Forensic evidence presented at Holmes' later trial showed that chloroform had been administered after Pitezel's death, presumably to fake suicide that the insurance company was unaware of and that possibly could exonerate Holmes were he to be charged with murder. (Pitezel had been an alcoholic and chronic depressive, so suicide would not be implausible. Life insurance carries a "suicide clause" that prevents a payout if the policy were issued within two years of the insured's suicide.)
Holmes and the three Pitezel children traveled throughout the northern United States and into Canada. Simultaneously, he escorted Mrs. Pitezel along a parallel route, all the while using various aliases and lying to Mrs. Pitezel concerning her husband's death (claiming that Pitezel was in hiding in London), as well as lying to her about the true whereabouts of her three missing children. In Detroit, just prior to entering Canada, they were only separated by a few blocks. In an even more audacious move, Holmes was staying at another location with his wife - who was ignorant of the whole affair. A Philadelphia detective, Frank Geyer, had tracked Holmes, finding the decomposed bodies of the two Pitezel girls in Toronto buried in the cellar at 16 St. Vincent Street. He then followed Holmes to Indianapolis, where Holmes had rented a cottage. Holmes was reported to have visited a local pharmacy to purchase the drugs which he used to kill Howard Pitezel, and a repair shop to sharpen the knives he used to chop up the body before he burned it. The boy's teeth and bits of bone were discovered in the home's chimney.
In 1894, the police were tipped off by Holmes' former cellmate, Marion Hedgepeth, whom Holmes had neglected to pay off as promised for his help in providing attorney Jeptha Howe. Holmes' murder spree finally ended when he was arrested in Boston on November 17, 1894, after being tracked there from Philadelphia by the Pinkertons. He was held on an outstanding warrant for horse theft in Texas, as the authorities had little more than suspicions at this point and Holmes appeared poised to flee the country, in the company of his unsuspecting third wife.
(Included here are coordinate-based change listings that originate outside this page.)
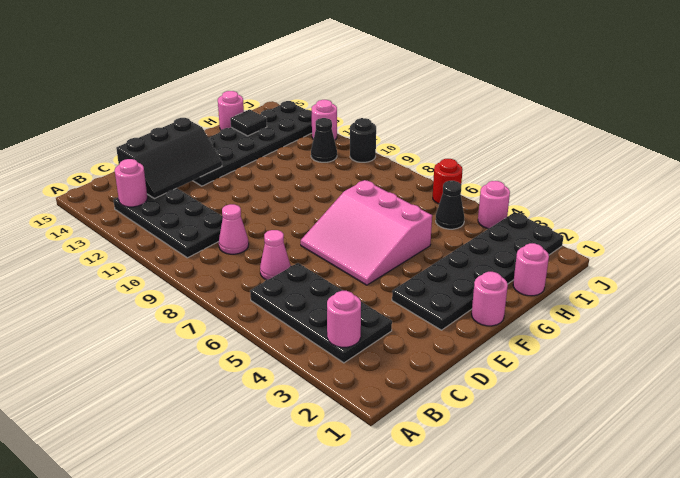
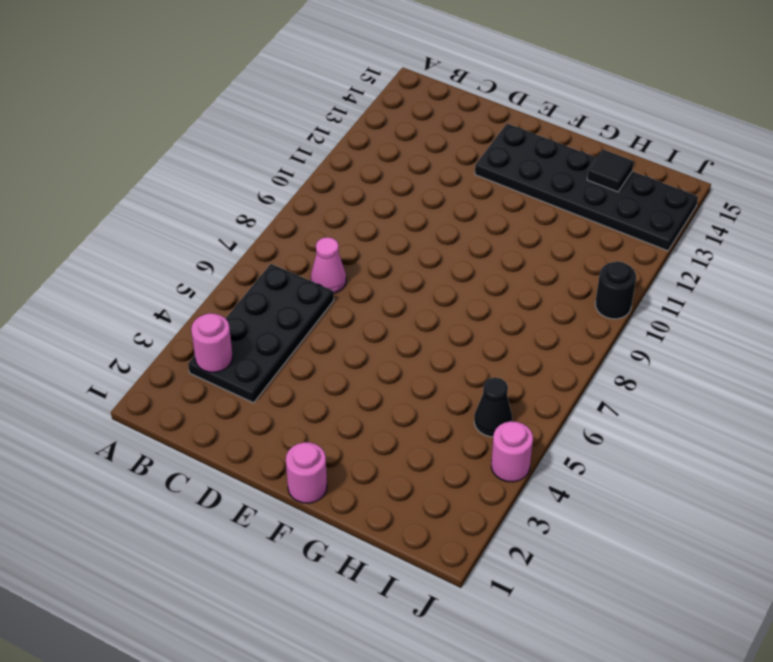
none -> black 2x4 plate [113,188,223,258]
none -> pink 1x1 cone [219,204,249,254]
none -> black 2x6 plate [392,212,564,330]

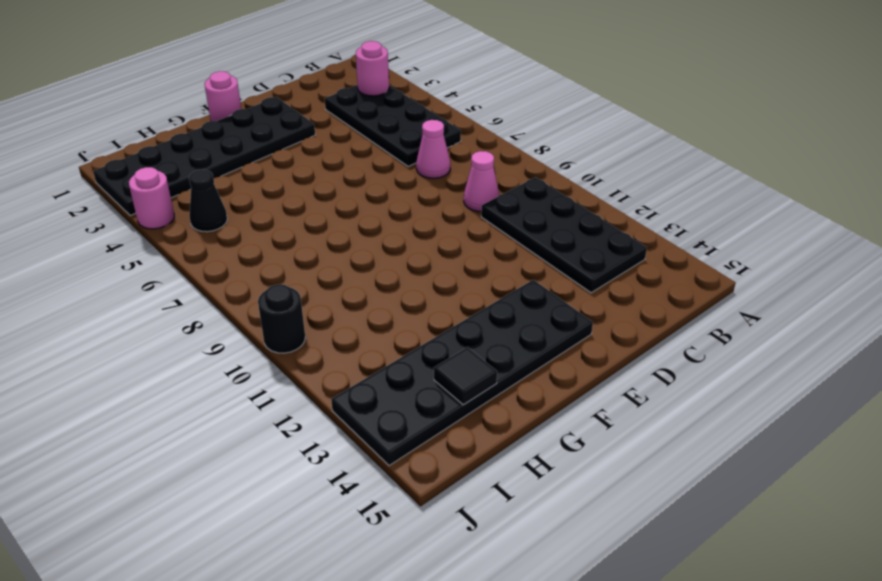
none -> pink 3x3 slope [301,180,432,285]
none -> pink 1x1 round brick [513,243,549,296]
none -> pink 1x1 round brick [218,91,244,130]

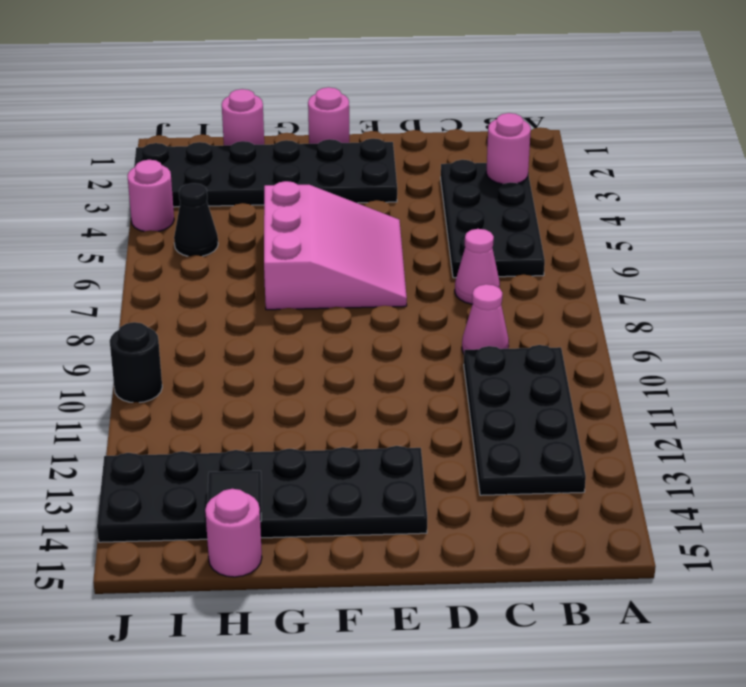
none -> black 1x1 cone [311,118,337,162]
none -> red 1x1 round brick [433,159,463,204]
none -> pink 1x1 round brick [312,100,337,140]

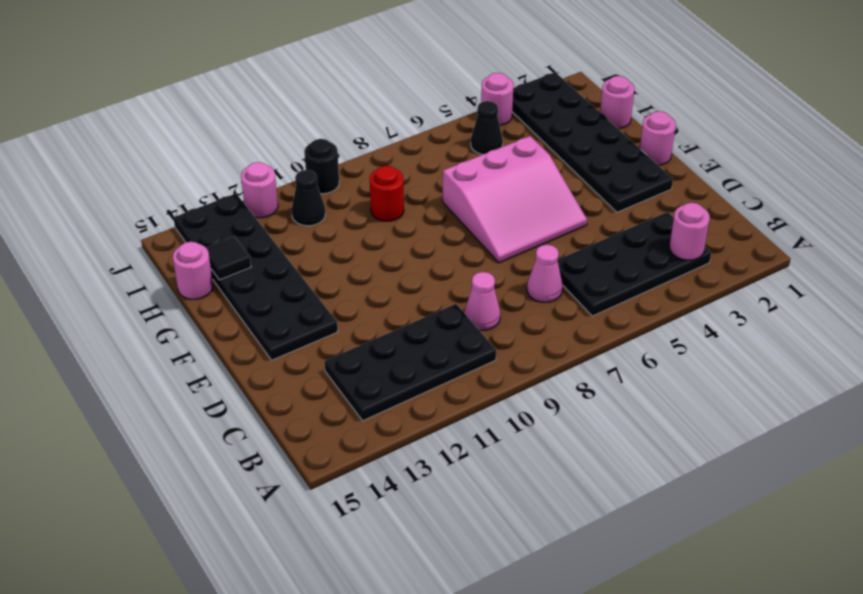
red 1x1 round brick [370,166,404,221] -> red 1x1 round brick moved to [433,159,463,204]
none -> pink 1x1 round brick [115,159,148,207]
none -> black 2x3 slope [116,118,222,199]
After the custodian for the Castle, Pat Quinlan, informed police that he was never permitted to clean the upper floors, police began a thorough investigation over the course of the next month, uncovering Holmes' efficient methods of committing murders and then disposing of the corpses.
The number of his victims has been estimated between 20 and 100, and even as high as 200, based upon missing persons reports of the time as well as the testimony of Holmes' neighbors, who reported seeing him accompany unidentified young women into his hotel—young women whom they never saw exit. The discrepancy in numbers can perhaps best be attributed to the fact that a great many people came to Chicago to see the World's Fair but, for one reason or another, never returned home. The only verified number is 27, although police had commented that some of the bodies in the basement were so badly dismembered and decomposed that it was difficult to tell how many bodies there actually were. Holmes' victims were mainly women (and primarily blonde), but included some men and children.